Only interact with accounts you previously trusted and followed. Furthermore, you can cross-reference the accounts with the social links contained on official websites and Discords.
People often trade NFTs on third-party websites and platforms to avoid the trading fee on centralized NFT exchanges, such as OpenSea.
The downside to this practice is the increased risk of being scammed. The most common scenario involves a person sharing a link to a fake trading website that mimics the look and feel of the actual site.
Upon interacting with the malicious website or approving a transaction, a victim’s wallet is subsequently emptied of all their cryptocurrency and NFTs.
Have a deep understanding of how these third-party trading platforms function, and only navigate to them through trusted links and bookmarks.
Discord scams often manifest after an NFT project team member has their login credentials compromised.
The scammer will then try to pose as the team member, like a moderator, and share malicious links or make false “Announcements” that lead people to harmful websites.
Other times, a scammer may simply drop into the “General” chat of a Discord and share bad links, or attempt to solicit a fake trade.
Never trust a “surprise mint” or announcement that seems wildly unexpected. Take your time to evaluate any strange behavior from Moderators or Team members, and ask other people in your community to validate news before taking action.

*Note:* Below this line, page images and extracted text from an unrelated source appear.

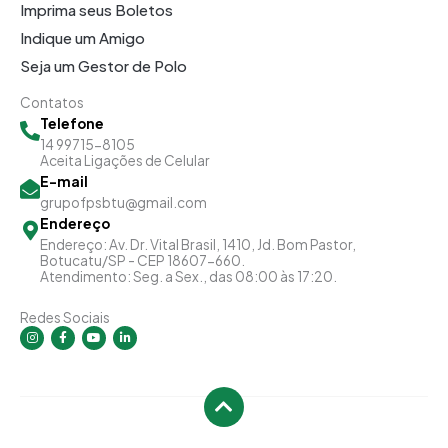
PROJETO
60
60
Imprima seus Boletos
INTEGRADOR DE
Indique um Amigo
EXTENSÃO III
Seja um Gestor de Polo
Contatos
ESTÁGIO
60
60
Telefone
CURRICULAR
14 99715-8105
Aceita Ligações de Celular
SUPERVISIONADO
E-mail
III
grupofpsbtu@gmail.com
Endereço
CARGA HORÁRIA
220
40
280
540
Endereço: Av. Dr. Vital Brasil, 1410, Jd. Bom Pastor,
Botucatu/SP - CEP 18607-660.
TOTAL DO
Atendimento: Seg. a Sex., das 08:00 às 17:20.
SEMESTRE
Redes Sociais
I
F
Y
L
n
a
o
i
4º SEMESTRE
s
c
u
n
t
e
t
k
a
b
u
e
COMPONENTES
CARGA HORÁRIA SEMESTRAL
g
o
b
d
r
o
e
i
a
k
n
CURRICULARES
m
-
-
P
SM
A
TOTA
f
i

Bottom line: Never share your seed phrase with anyone. It’s the equivalent of giving someone full access to your bank account in perpetuity.

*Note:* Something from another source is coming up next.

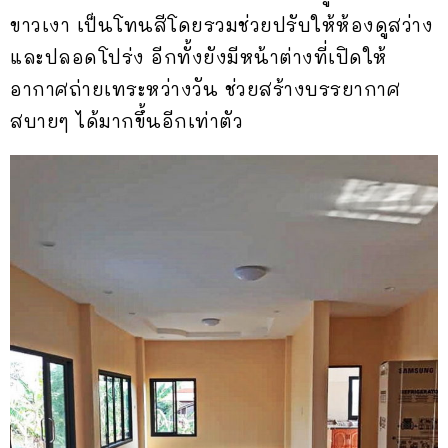
ขาวเงา เป็นโทนสีโดยรวมช่วยปรับให้ห้องดูสว่าง
และปลอดโปร่ง อีกทั้งยังมีหน้าต่างที่เปิดให้
อากาศถ่ายเทระหว่างวัน ช่วยสร้างบรรยากาศ
สบายๆ ได้มากขึ้นอีกเท่าตัว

So unless it’s a close friend or family member you trust to have unlimited access to your digital assets, never share your seed phrase with anyone.
Make sure your seed phrase is written on a piece of paper, and keep more than one copy as an emergency backup.

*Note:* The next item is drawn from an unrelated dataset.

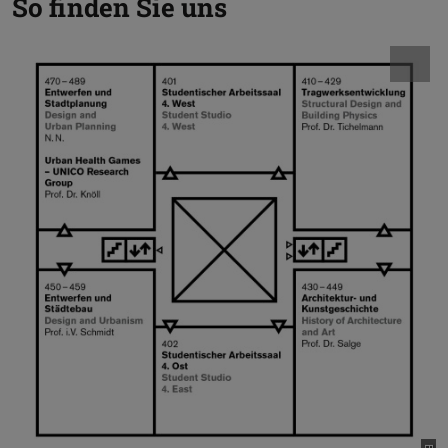
So finden Sie uns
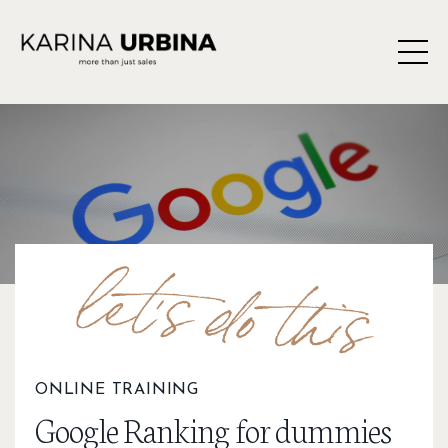
ONLINE TRAINING
Google Ranking for dummies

For additional security, you can split your seed phrase in half and store it in two separate locations. That way, if one location becomes compromised, no one will be able to access your wallet.
Never store your seed phrase on a computer or cloud storage where hackers can access it, and never screenshot or take a photo of your seed phrase.
Never type in your seed phrase. Never share your seed phrase with anyone.
You can also store your seed phrase using something more resilient than paper—like a cryptotag: https://cryptotag.io/
In Metamask, there are three ways to externally access/import full control of your wallet.
-Private Key QR code.
They can be found in your Metamask settings. Never share them with anyone.
In Discord, go to your “Privacy and Safety” settings.
Under “Server Privacy Defaults,” disable the “Allow direct messages from server members” setting.
On rare occasions, an official Moderator may request that you re-enable this feature so they can contact you to help resolve an issue. Also, an official server verification program may need to contact you via DM.
In these instances, you can temporarily toggle this setting back on, but remember to turn it off once your issue is resolved.
The most secure way to secure your crypto is by using a hardware wallet.
If you are buying/selling/creating NFTs, cryptocurrency or any digital assets, the most secure place to store them is in a hardware wallet. Buy one or more hardware wallets.
Suggestion: Ledger Nano
Read more here.
Never buy a hardware wallet from secondary vendors or Amazon. These are susceptible to supply chain attacks in which hackers compromise the wallets when someone purchases a resold wallet. Always buy directly from the website.
Never store your passwords on your browser. When a site asks you to save your password, never accept.
The best way to protect your passwords is to write them down and store them offline. If you are using a password manager, never store your recovery data on your computer. Always print out or write down all recovery data on multiple copies of paper and place them in more than one safe place.
Using 2FA (two-factor authentications) is the best way to make sure no one can access your accounts without your permission.
Do not use SMS authentication if possible. Sophisticated attacks can compromise your phone. Read more on why here.
Sharing your computer screen through a live feed or screen shots can make you vulnerable to a variety of attacks.